Task brief: Lines with the word "using" are the answer; copy each of them from the data below.
[Data under study]
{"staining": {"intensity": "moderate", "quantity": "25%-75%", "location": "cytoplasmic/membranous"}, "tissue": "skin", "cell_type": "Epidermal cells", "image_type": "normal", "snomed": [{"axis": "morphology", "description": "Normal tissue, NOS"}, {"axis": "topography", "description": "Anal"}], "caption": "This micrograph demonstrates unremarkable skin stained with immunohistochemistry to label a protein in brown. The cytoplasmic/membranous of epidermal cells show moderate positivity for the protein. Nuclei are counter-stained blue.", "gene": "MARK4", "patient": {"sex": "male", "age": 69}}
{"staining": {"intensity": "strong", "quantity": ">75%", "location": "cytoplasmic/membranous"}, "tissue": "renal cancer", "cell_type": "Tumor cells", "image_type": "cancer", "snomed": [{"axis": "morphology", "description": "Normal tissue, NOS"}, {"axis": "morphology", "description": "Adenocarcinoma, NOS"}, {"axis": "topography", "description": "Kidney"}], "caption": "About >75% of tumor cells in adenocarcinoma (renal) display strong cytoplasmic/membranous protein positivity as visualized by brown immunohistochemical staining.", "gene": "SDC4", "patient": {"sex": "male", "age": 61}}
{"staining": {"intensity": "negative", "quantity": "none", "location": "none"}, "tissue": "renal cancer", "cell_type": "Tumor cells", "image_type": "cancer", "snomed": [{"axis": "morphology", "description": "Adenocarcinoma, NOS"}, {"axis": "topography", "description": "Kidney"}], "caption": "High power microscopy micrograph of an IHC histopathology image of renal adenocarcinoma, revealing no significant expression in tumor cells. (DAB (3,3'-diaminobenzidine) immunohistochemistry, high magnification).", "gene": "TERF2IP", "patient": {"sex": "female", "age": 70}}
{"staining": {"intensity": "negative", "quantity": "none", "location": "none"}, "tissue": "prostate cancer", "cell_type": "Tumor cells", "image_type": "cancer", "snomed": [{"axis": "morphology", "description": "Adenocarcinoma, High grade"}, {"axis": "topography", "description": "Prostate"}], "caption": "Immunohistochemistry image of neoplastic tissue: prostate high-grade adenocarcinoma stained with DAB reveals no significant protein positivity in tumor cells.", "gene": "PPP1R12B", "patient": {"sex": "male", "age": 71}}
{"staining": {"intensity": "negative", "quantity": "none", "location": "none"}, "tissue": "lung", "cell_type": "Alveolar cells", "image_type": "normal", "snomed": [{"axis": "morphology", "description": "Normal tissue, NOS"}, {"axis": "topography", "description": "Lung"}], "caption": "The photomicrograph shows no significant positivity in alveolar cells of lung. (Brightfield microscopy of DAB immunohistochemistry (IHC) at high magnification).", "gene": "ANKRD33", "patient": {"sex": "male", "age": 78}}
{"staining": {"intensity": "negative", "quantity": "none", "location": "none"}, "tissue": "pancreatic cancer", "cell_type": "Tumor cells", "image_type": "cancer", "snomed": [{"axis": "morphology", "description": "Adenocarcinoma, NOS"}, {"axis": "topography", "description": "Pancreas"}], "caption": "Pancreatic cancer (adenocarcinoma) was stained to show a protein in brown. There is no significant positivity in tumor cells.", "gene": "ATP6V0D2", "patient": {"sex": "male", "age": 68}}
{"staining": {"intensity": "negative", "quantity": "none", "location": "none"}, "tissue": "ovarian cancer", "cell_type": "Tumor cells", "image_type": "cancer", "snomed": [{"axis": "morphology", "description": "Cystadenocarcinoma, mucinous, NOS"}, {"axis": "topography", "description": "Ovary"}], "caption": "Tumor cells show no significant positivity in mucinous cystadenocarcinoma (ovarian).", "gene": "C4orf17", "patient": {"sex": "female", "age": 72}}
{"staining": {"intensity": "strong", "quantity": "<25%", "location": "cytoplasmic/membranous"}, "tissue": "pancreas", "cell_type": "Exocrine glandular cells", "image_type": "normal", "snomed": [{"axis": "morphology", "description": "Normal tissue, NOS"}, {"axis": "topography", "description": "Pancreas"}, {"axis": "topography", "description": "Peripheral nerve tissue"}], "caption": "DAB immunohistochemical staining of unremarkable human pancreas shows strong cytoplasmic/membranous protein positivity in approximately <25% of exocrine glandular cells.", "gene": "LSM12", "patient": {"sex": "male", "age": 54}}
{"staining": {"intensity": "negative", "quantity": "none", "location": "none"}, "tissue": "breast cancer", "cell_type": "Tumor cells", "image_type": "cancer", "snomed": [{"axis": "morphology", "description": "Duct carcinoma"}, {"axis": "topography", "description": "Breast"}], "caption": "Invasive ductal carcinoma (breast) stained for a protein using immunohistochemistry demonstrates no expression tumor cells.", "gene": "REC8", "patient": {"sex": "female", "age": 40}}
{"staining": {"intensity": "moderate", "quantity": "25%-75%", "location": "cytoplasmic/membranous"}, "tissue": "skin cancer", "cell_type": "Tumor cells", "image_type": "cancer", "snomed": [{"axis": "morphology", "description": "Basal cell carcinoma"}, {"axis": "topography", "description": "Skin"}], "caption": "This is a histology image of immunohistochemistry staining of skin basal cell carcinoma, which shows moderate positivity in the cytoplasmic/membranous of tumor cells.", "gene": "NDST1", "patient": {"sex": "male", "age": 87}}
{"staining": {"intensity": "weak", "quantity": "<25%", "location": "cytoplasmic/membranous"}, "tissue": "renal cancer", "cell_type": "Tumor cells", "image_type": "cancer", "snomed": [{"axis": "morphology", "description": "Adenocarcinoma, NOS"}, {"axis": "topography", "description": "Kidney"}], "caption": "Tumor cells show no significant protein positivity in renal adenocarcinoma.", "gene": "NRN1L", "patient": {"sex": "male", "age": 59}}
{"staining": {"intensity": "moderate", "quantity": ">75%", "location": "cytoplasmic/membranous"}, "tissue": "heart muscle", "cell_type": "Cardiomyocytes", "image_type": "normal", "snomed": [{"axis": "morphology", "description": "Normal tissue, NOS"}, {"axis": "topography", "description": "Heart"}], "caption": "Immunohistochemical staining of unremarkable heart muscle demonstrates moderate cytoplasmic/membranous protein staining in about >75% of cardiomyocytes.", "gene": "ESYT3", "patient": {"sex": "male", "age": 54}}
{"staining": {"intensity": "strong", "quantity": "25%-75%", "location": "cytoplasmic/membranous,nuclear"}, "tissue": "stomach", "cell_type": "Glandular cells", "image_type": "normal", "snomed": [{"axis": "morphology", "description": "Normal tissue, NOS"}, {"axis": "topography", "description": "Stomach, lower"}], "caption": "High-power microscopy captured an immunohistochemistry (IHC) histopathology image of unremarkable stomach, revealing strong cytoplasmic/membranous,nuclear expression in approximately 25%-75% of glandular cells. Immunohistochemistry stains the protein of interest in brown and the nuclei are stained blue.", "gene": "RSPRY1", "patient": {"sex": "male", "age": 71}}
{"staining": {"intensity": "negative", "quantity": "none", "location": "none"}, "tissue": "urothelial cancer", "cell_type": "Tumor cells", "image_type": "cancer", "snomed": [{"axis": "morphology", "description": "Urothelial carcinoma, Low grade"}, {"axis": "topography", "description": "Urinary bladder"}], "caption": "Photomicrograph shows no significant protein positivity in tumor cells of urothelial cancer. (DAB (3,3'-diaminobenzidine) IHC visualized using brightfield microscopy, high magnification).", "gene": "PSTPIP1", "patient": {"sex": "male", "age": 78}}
[/Data under study]
Answer box:
{"staining": {"intensity": "negative", "quantity": "none", "location": "none"}, "tissue": "breast cancer", "cell_type": "Tumor cells", "image_type": "cancer", "snomed": [{"axis": "morphology", "description": "Duct carcinoma"}, {"axis": "topography", "description": "Breast"}], "caption": "Invasive ductal carcinoma (breast) stained for a protein using immunohistochemistry demonstrates no expression tumor cells.", "gene": "REC8", "patient": {"sex": "female", "age": 40}}
{"staining": {"intensity": "negative", "quantity": "none", "location": "none"}, "tissue": "urothelial cancer", "cell_type": "Tumor cells", "image_type": "cancer", "snomed": [{"axis": "morphology", "description": "Urothelial carcinoma, Low grade"}, {"axis": "topography", "description": "Urinary bladder"}], "caption": "Photomicrograph shows no significant protein positivity in tumor cells of urothelial cancer. (DAB (3,3'-diaminobenzidine) IHC visualized using brightfield microscopy, high magnification).", "gene": "PSTPIP1", "patient": {"sex": "male", "age": 78}}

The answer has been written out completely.